- Instructions to follow
An exact reproduction of all entries is expected.

- Provided data
◆ ◆ ◆ ◆ ◆

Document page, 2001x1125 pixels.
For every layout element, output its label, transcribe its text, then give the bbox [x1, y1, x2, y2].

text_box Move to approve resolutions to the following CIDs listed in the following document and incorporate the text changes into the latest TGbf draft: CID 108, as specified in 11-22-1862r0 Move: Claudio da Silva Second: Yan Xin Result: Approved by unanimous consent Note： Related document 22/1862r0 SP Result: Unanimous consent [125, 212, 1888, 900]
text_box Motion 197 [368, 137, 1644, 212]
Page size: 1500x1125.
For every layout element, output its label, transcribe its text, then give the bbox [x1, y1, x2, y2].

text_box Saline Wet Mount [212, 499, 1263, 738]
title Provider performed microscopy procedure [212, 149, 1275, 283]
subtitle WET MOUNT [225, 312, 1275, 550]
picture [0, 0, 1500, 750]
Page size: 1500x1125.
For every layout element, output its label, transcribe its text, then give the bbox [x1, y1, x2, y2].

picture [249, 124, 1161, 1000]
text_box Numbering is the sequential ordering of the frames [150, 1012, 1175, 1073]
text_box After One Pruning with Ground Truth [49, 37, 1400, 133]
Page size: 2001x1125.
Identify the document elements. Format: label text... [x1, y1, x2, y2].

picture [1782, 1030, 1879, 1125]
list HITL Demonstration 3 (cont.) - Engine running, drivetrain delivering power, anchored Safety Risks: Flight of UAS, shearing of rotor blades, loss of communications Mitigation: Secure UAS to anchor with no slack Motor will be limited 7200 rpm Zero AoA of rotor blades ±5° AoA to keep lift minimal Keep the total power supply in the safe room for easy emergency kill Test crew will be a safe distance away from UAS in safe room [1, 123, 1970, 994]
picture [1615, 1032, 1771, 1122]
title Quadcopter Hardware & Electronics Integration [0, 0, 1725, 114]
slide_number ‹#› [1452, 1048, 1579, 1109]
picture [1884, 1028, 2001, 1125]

◆ ◆ ◆ ◆ ◆

- Solution to the exercise
Document page, 2001x1125 pixels.
For every layout element, output its label, transcribe its text, then give the bbox [x1, y1, x2, y2].

text_box Move to approve resolutions to the following CIDs listed in the following document and incorporate the text changes into the latest TGbf draft: CID 108, as specified in 11-22-1862r0 Move: Claudio da Silva Second: Yan Xin Result: Approved by unanimous consent Note： Related document 22/1862r0 SP Result: Unanimous consent [125, 212, 1888, 900]
text_box Motion 197 [368, 137, 1644, 212]
Page size: 1500x1125.
For every layout element, output its label, transcribe its text, then give the bbox [x1, y1, x2, y2].

text_box Saline Wet Mount [212, 499, 1263, 738]
title Provider performed microscopy procedure [212, 149, 1275, 283]
subtitle WET MOUNT [225, 312, 1275, 550]
picture [0, 0, 1500, 750]
Page size: 1500x1125.
For every layout element, output its label, transcribe its text, then give the bbox [x1, y1, x2, y2].

picture [249, 124, 1161, 1000]
text_box Numbering is the sequential ordering of the frames [150, 1012, 1175, 1073]
text_box After One Pruning with Ground Truth [49, 37, 1400, 133]
Page size: 2001x1125.
Identify the document elements. Format: label text... [x1, y1, x2, y2].

picture [1782, 1030, 1879, 1125]
list HITL Demonstration 3 (cont.) - Engine running, drivetrain delivering power, anchored Safety Risks: Flight of UAS, shearing of rotor blades, loss of communications Mitigation: Secure UAS to anchor with no slack Motor will be limited 7200 rpm Zero AoA of rotor blades ±5° AoA to keep lift minimal Keep the total power supply in the safe room for easy emergency kill Test crew will be a safe distance away from UAS in safe room [1, 123, 1970, 994]
picture [1615, 1032, 1771, 1122]
title Quadcopter Hardware & Electronics Integration [0, 0, 1725, 114]
slide_number ‹#› [1452, 1048, 1579, 1109]
picture [1884, 1028, 2001, 1125]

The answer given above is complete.